▶ **ACTIVITY**
Copy every entry verbatim and skip the pictures.

*-*-*

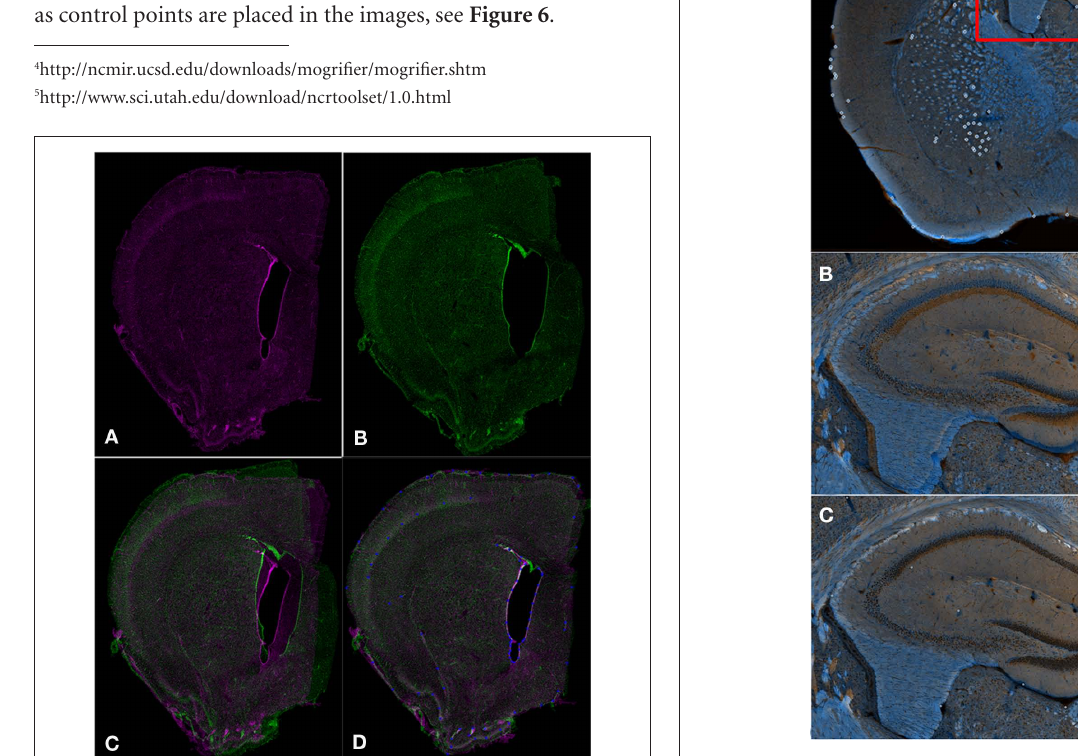
Figure 5 | Aligning serial sections using Mogrifier. Two serial coronal sections (A,B) are shown as they would appear in Mogrifier (i.e., in red and green channels). Image (B) illustrates an example of non-uniform compression of the lateral ventricle in a tissue section. Image (C) shows the overlay of slices (A,B) in the application Mogrifier before applying any transformation. Image (D) shows the overlay of slices (A,B) and the reference points (blue) after applying the thin plate spline transformation in Mogrifier.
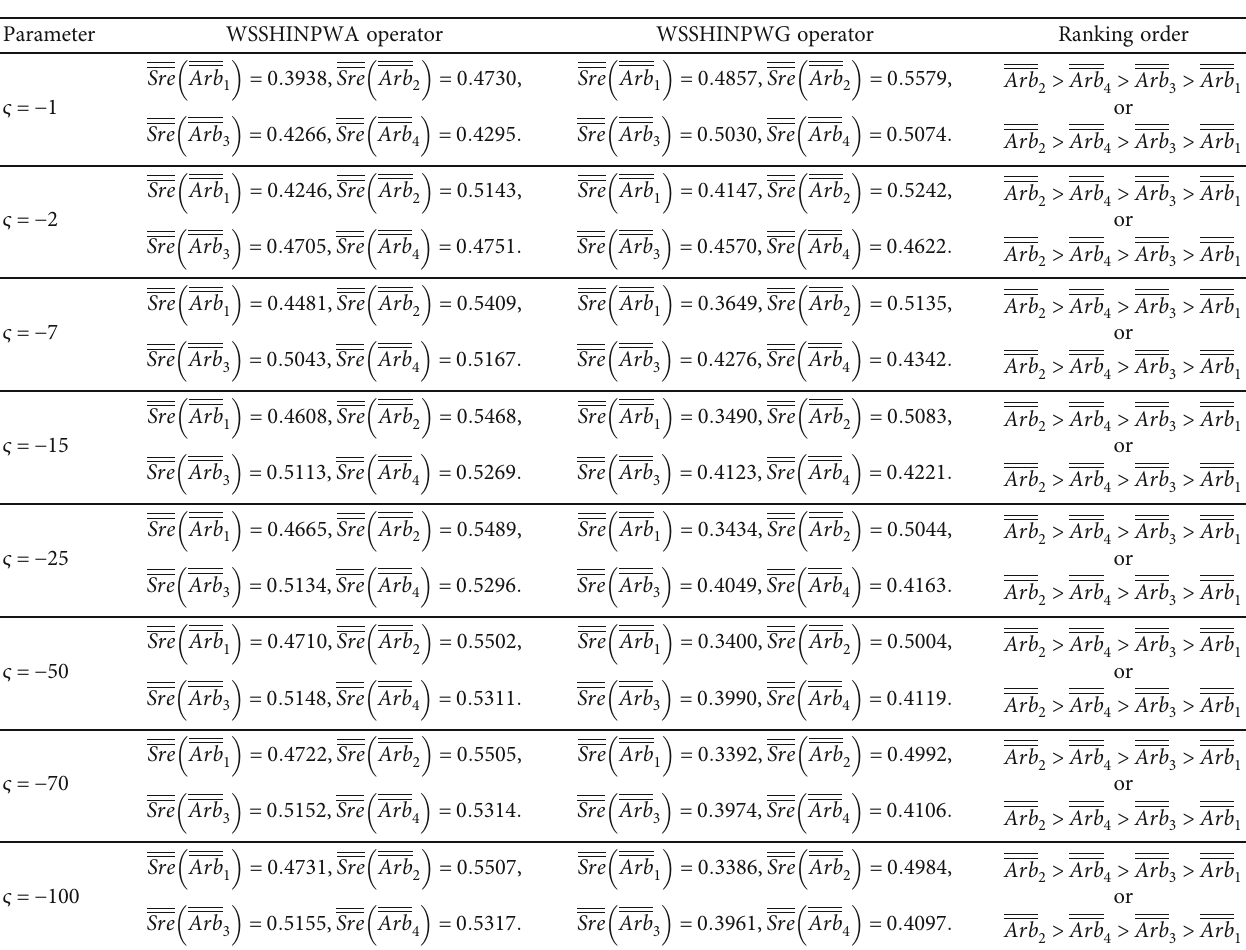
Table 3: E ff ect of the parameter ς on fi nal ranking order.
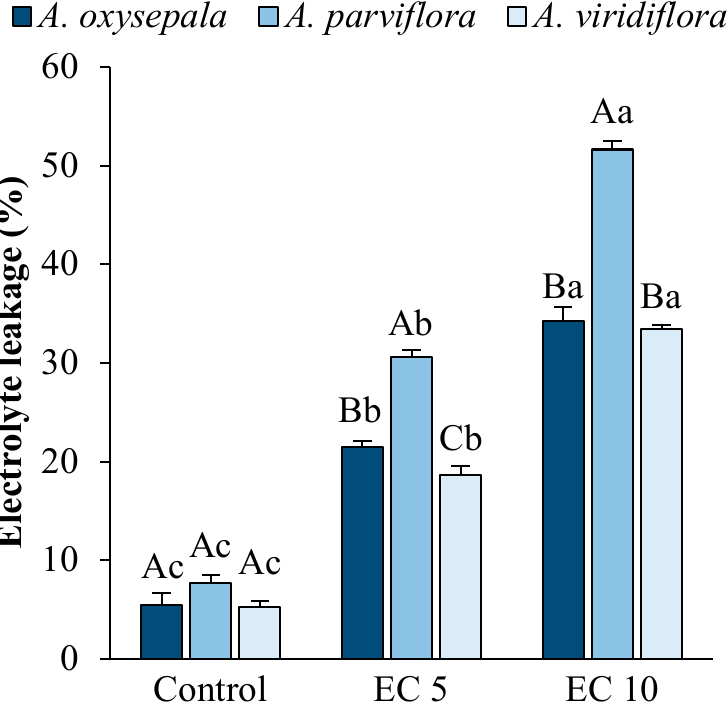
Figure 5. Electrolyte leakage of A. oxysepala , A. parviflora , and A. viridiflora irrigated with tap water (control) and salt solution at an electrical conductivity (EC) of 5 dS · m − 1 (EC 5) and 10 dS · m − 1 (EC 10). According to Tukey’s variance and analysis at p < 0.05, means with the same uppercase letters are not significantly changed among different species under the same treatment, and means with the same lowercase letters are not significantly changed among different treatments in the same species. Vertical bars represent standard error (SE).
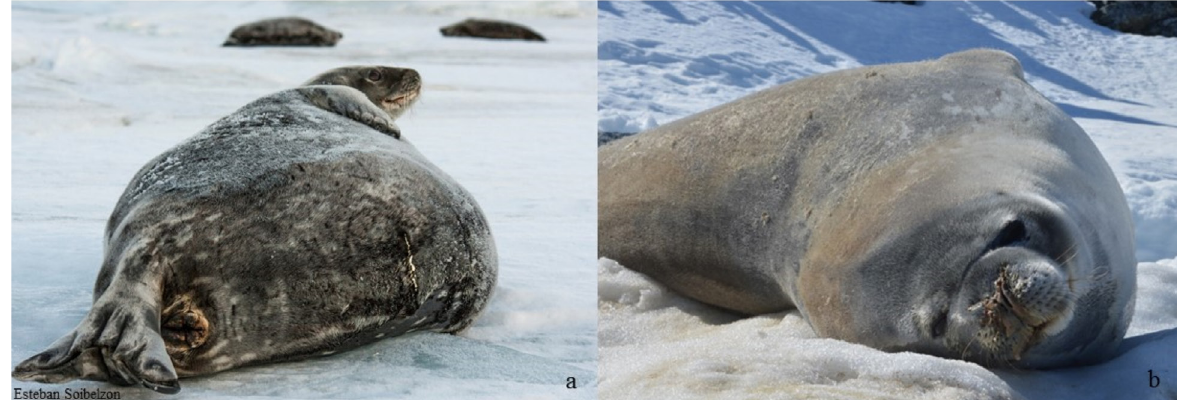
Figure 2. a) Weddell seal on Marambio/Seymour Island during the reproductive season. b) Weddell seal in the Danco Coast during the molting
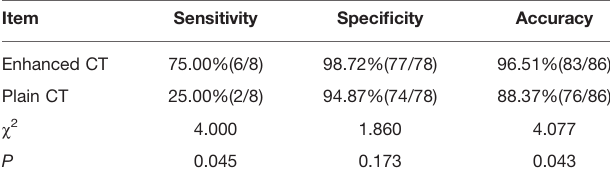
TABLE 6 | Comparison of the results of contrast-enhanced and non-enhanced CT in the diagnosis of nerve invasion in lung adenocarcinoma [ n (%)].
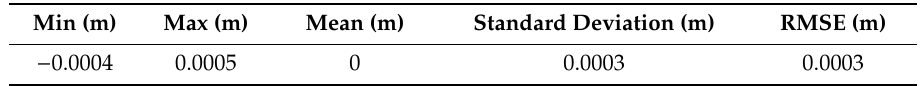
Table 20. Statistical values of the residuals for the North coordinates after reprojection from WGS84 ellipsoidal coordinates to OSPM /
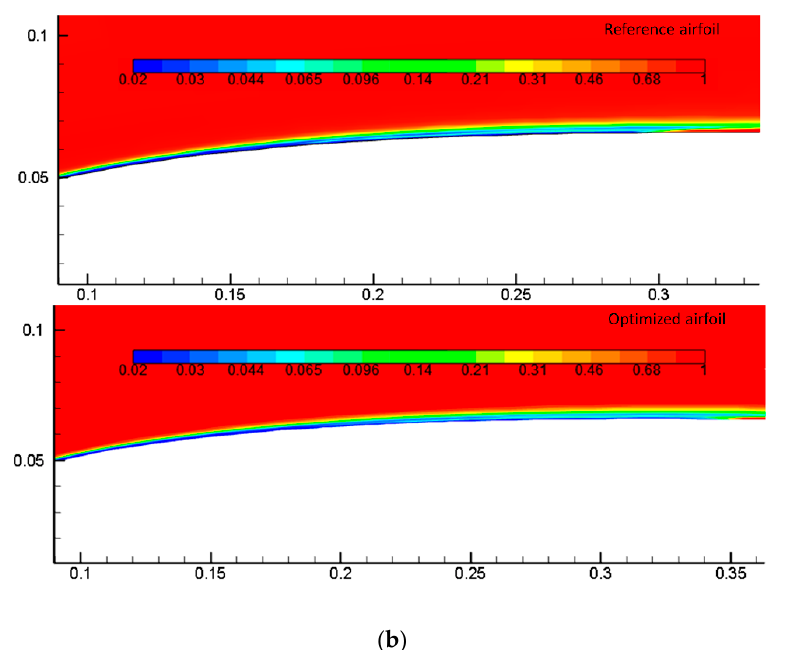
Figure 14. Assessment of the ( a ) velocity contours for the reference and optimized airfoil, and ( b ) intermittency contours the reference and optimized airfoil for drag minimization.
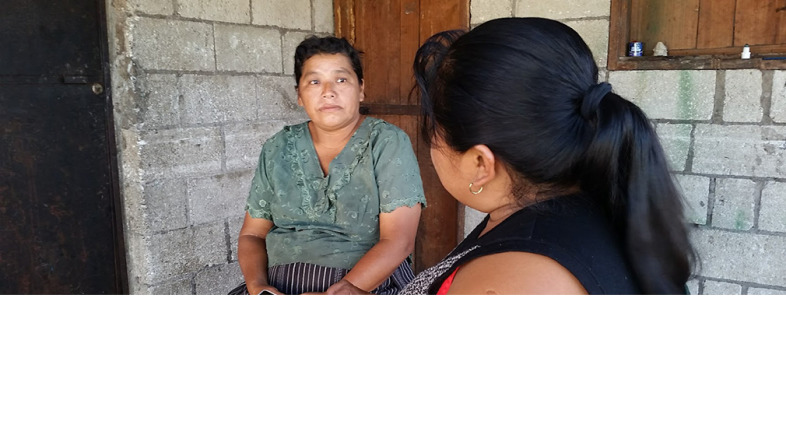
A community health worker in Guatemala conducts a home visit with a diabetes patient using a smartphone application for clinical decision support.Credit: © 2017 Sean Duffy/University of Wisconsin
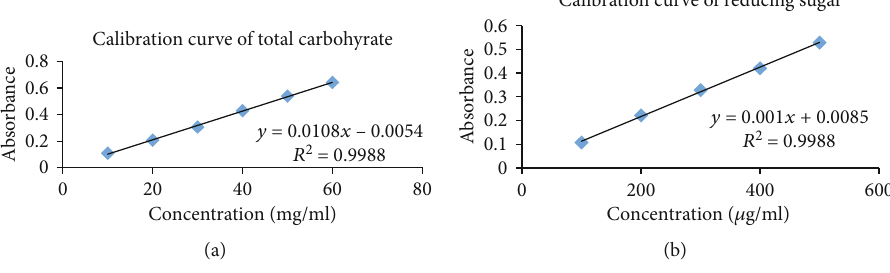
Figure 1: (a) Standard calibration curve of total carbohydrate. (b) Standard calibration curve of reducing sugar. Table 1: Dietary fi ber in sample cooked in LPG gas and fi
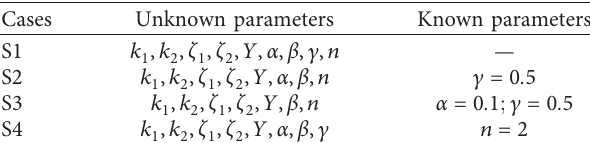
Figure 3: 2-DOF structure with Bouc–Wen model subjected to seismic excitation. Table 1: Different cases for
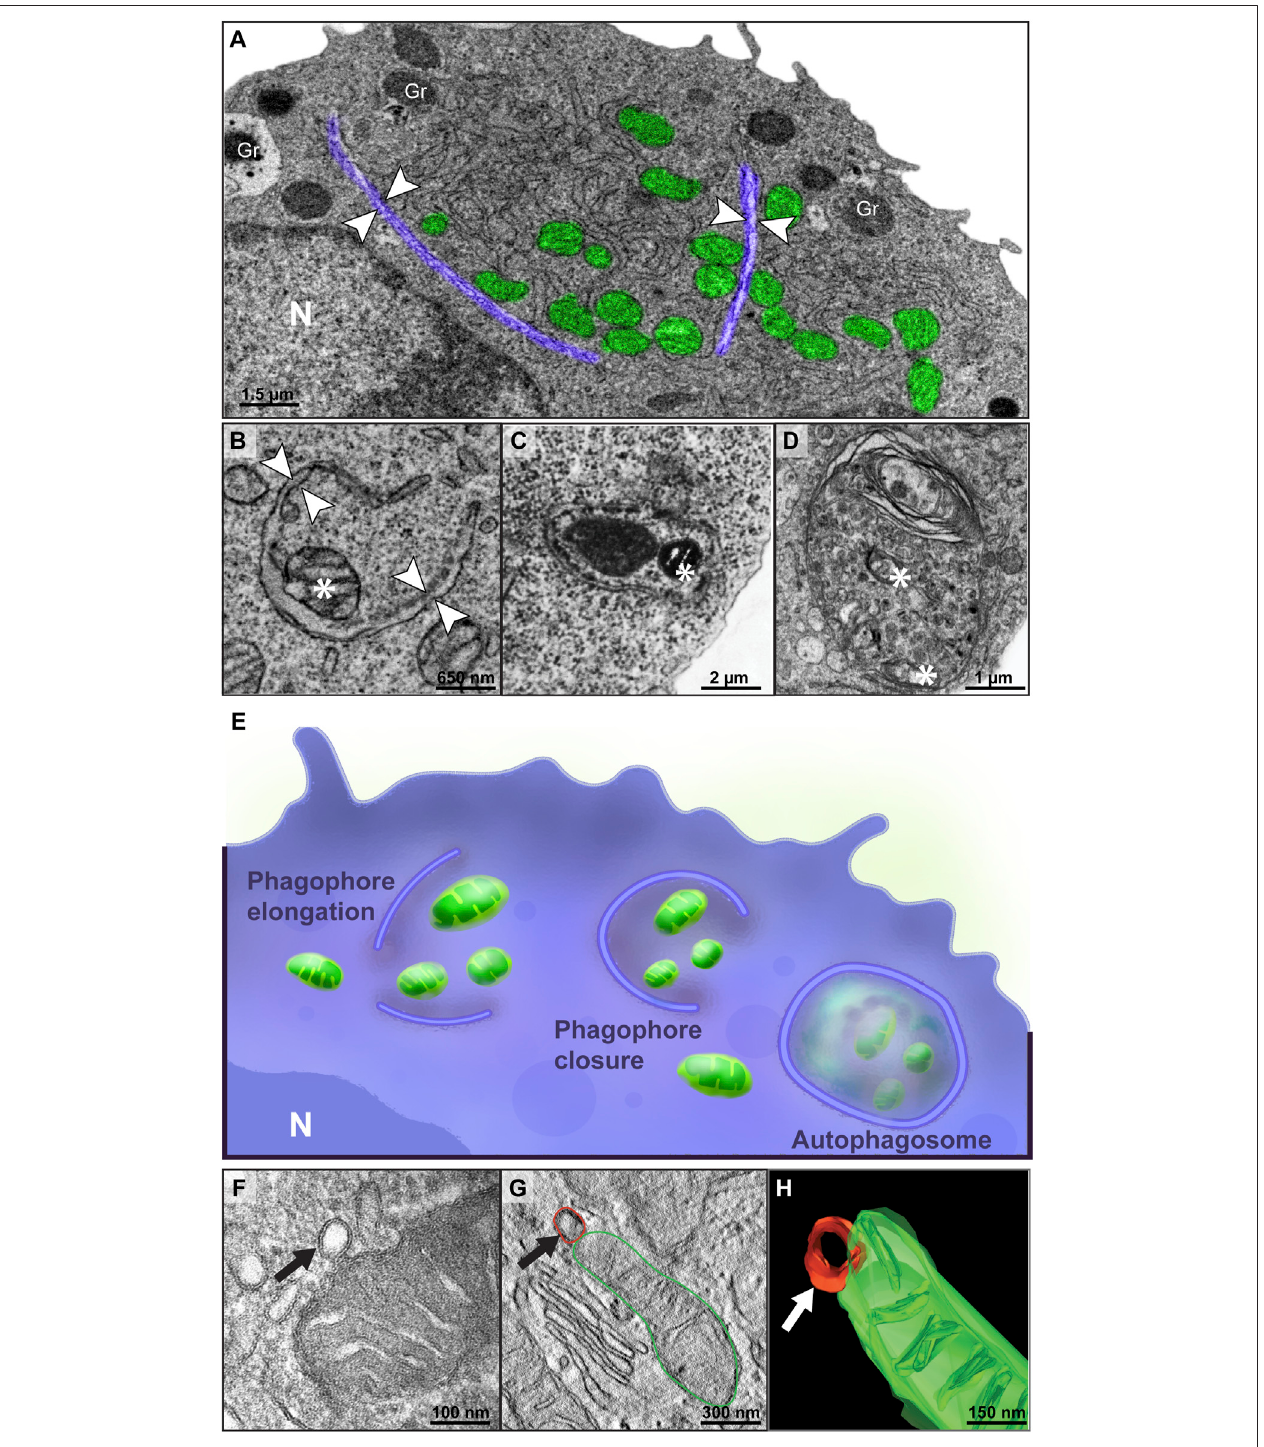
FIGURE3| Mitophagyisaconsistentprocesswithinimmatureeosinophils. (A – D) Mitophagyeventsrepresentedbytheformationofphagophore-likemembranes (arrowheads) in different stages of extension enclosing single or groups of mitochondria and double-membrane vacuoles containing luminal mitochondria (*) (C,D) were observedbyTEM.In (A) ,notethatthephagophoremembranes(coloredinpurple)aresegregatingaportionofthecytoplasmcontainingmitochondriaandERcisternae. In (E) , an illustration shows the multi-step process of mitophagy. (F – H) Electron tomographic analyses captured a mitochondrial-derived vesicle (arrow) being formed from the outer membrane. Cells were prepared for conventional TEM and electron tomography as before (Melo et al., 2005). Gr, secretory granules; N, nucleus.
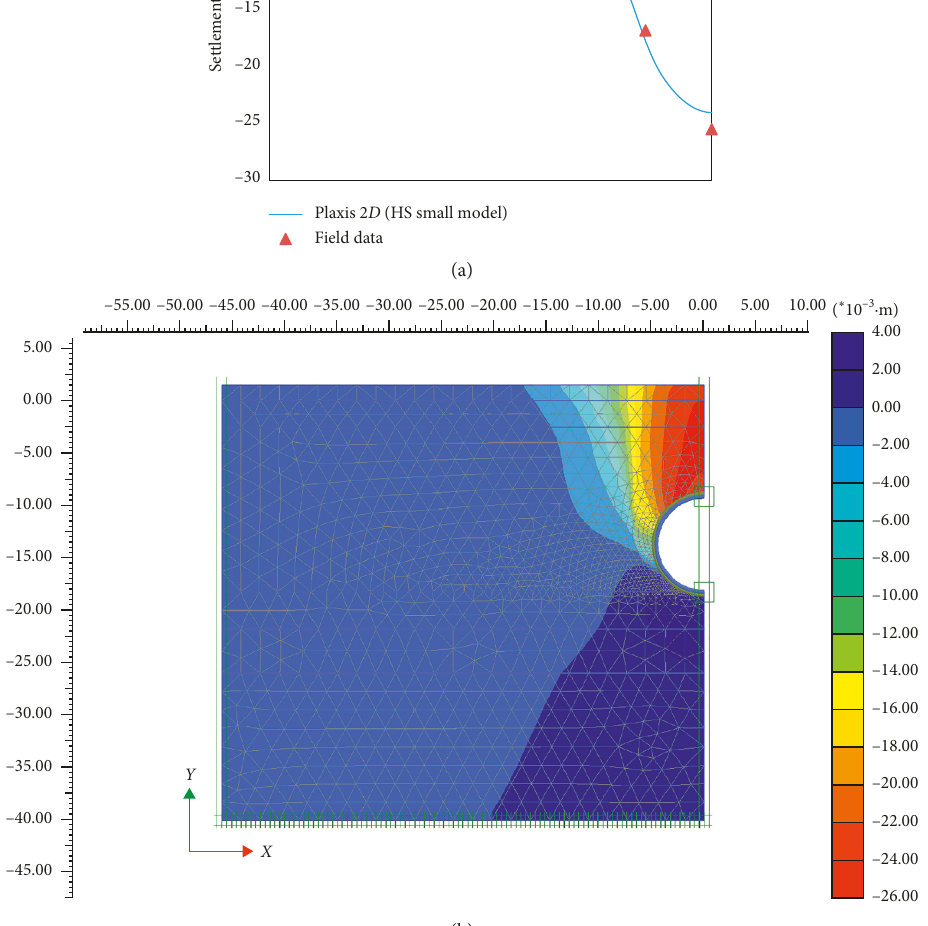
Figure 4: (a) Comparison of PLAXIS 2 D results with field data of Heinenoord tunnel. (b) Detailed displacement contours of Heinenoord Parameter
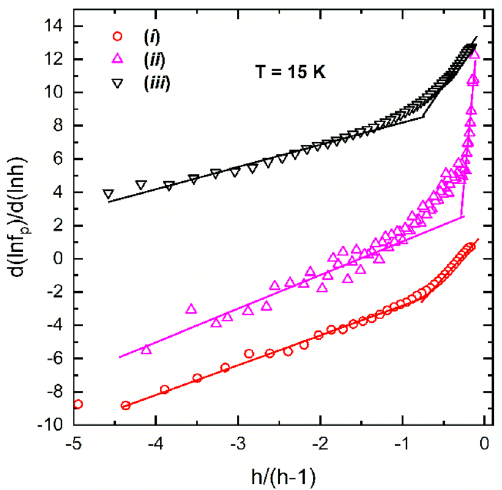
Figure 2. Dependence of the logarithmic derivative of the reduced pinning force f p on the rescaled field h /( h -1) measured at 15 K for sintered MgB 2 samples: ( i ) MgB 2 ; ( ii ) (MgB 2 ) 0.99 (Te 0.25 (HoO 1.5 ) 0.75 ) 0.01 ; ( iii ) (MgB 2 ) 0.99 (B 4 C) 0.01 . The data for samples ( ii ) and ( iii ) are shifted upwards with 6 and 12 units, respectively. Lines are guides for the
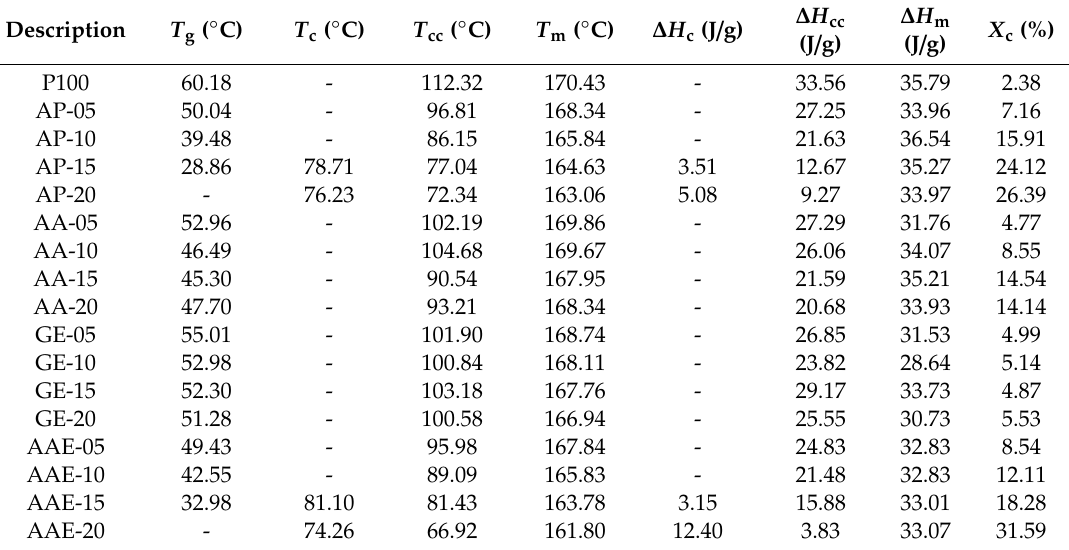
Figure 2. Differential scanning calorimetry (DSC) curves for neat PLA and PLA plasticized with varying plasticizer types and 20 phr. Table 4. DSC data for neat PLA and PLA plasticized with varying plasticizer types and contents.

*-*-*

▶ **RESULT FOR THIS TASK**
Figure 5 | Aligning serial sections using Mogrifier. Two serial coronal sections (A,B) are shown as they would appear in Mogrifier (i.e., in red and green channels). Image (B) illustrates an example of non-uniform compression of the lateral ventricle in a tissue section. Image (C) shows the overlay of slices (A,B) in the application Mogrifier before applying any transformation. Image (D) shows the overlay of slices (A,B) and the reference points (blue) after applying the thin plate spline transformation in Mogrifier.
Table 3: E ff ect of the parameter ς on fi nal ranking order.
Figure 5. Electrolyte leakage of A. oxysepala , A. parviflora , and A. viridiflora irrigated with tap water (control) and salt solution at an electrical conductivity (EC) of 5 dS · m − 1 (EC 5) and 10 dS · m − 1 (EC 10). According to Tukey’s variance and analysis at p < 0.05, means with the same uppercase letters are not significantly changed among different species under the same treatment, and means with the same lowercase letters are not significantly changed among different treatments in the same species. Vertical bars represent standard error (SE).
Figure 2. a) Weddell seal on Marambio/Seymour Island during the reproductive season. b) Weddell seal in the Danco Coast during the molting
TABLE 6 | Comparison of the results of contrast-enhanced and non-enhanced CT in the diagnosis of nerve invasion in lung adenocarcinoma [ n (%)].
Table 20. Statistical values of the residuals for the North coordinates after reprojection from WGS84 ellipsoidal coordinates to OSPM /
Figure 14. Assessment of the ( a ) velocity contours for the reference and optimized airfoil, and ( b ) intermittency contours the reference and optimized airfoil for drag minimization.
A community health worker in Guatemala conducts a home visit with a diabetes patient using a smartphone application for clinical decision support.Credit: © 2017 Sean Duffy/University of Wisconsin
Figure 1: (a) Standard calibration curve of total carbohydrate. (b) Standard calibration curve of reducing sugar. Table 1: Dietary fi ber in sample cooked in LPG gas and fi
Figure 3: 2-DOF structure with Bouc–Wen model subjected to seismic excitation. Table 1: Different cases for
FIGURE3| Mitophagyisaconsistentprocesswithinimmatureeosinophils. (A – D) Mitophagyeventsrepresentedbytheformationofphagophore-likemembranes (arrowheads) in different stages of extension enclosing single or groups of mitochondria and double-membrane vacuoles containing luminal mitochondria (*) (C,D) were observedbyTEM.In (A) ,notethatthephagophoremembranes(coloredinpurple)aresegregatingaportionofthecytoplasmcontainingmitochondriaandERcisternae. In (E) , an illustration shows the multi-step process of mitophagy. (F – H) Electron tomographic analyses captured a mitochondrial-derived vesicle (arrow) being formed from the outer membrane. Cells were prepared for conventional TEM and electron tomography as before (Melo et al., 2005). Gr, secretory granules; N, nucleus.
Figure 4: (a) Comparison of PLAXIS 2 D results with field data of Heinenoord tunnel. (b) Detailed displacement contours of Heinenoord Parameter
Figure 2. Dependence of the logarithmic derivative of the reduced pinning force f p on the rescaled field h /( h -1) measured at 15 K for sintered MgB 2 samples: ( i ) MgB 2 ; ( ii ) (MgB 2 ) 0.99 (Te 0.25 (HoO 1.5 ) 0.75 ) 0.01 ; ( iii ) (MgB 2 ) 0.99 (B 4 C) 0.01 . The data for samples ( ii ) and ( iii ) are shifted upwards with 6 and 12 units, respectively. Lines are guides for the
Figure 2. Differential scanning calorimetry (DSC) curves for neat PLA and PLA plasticized with varying plasticizer types and 20 phr. Table 4. DSC data for neat PLA and PLA plasticized with varying plasticizer types and contents.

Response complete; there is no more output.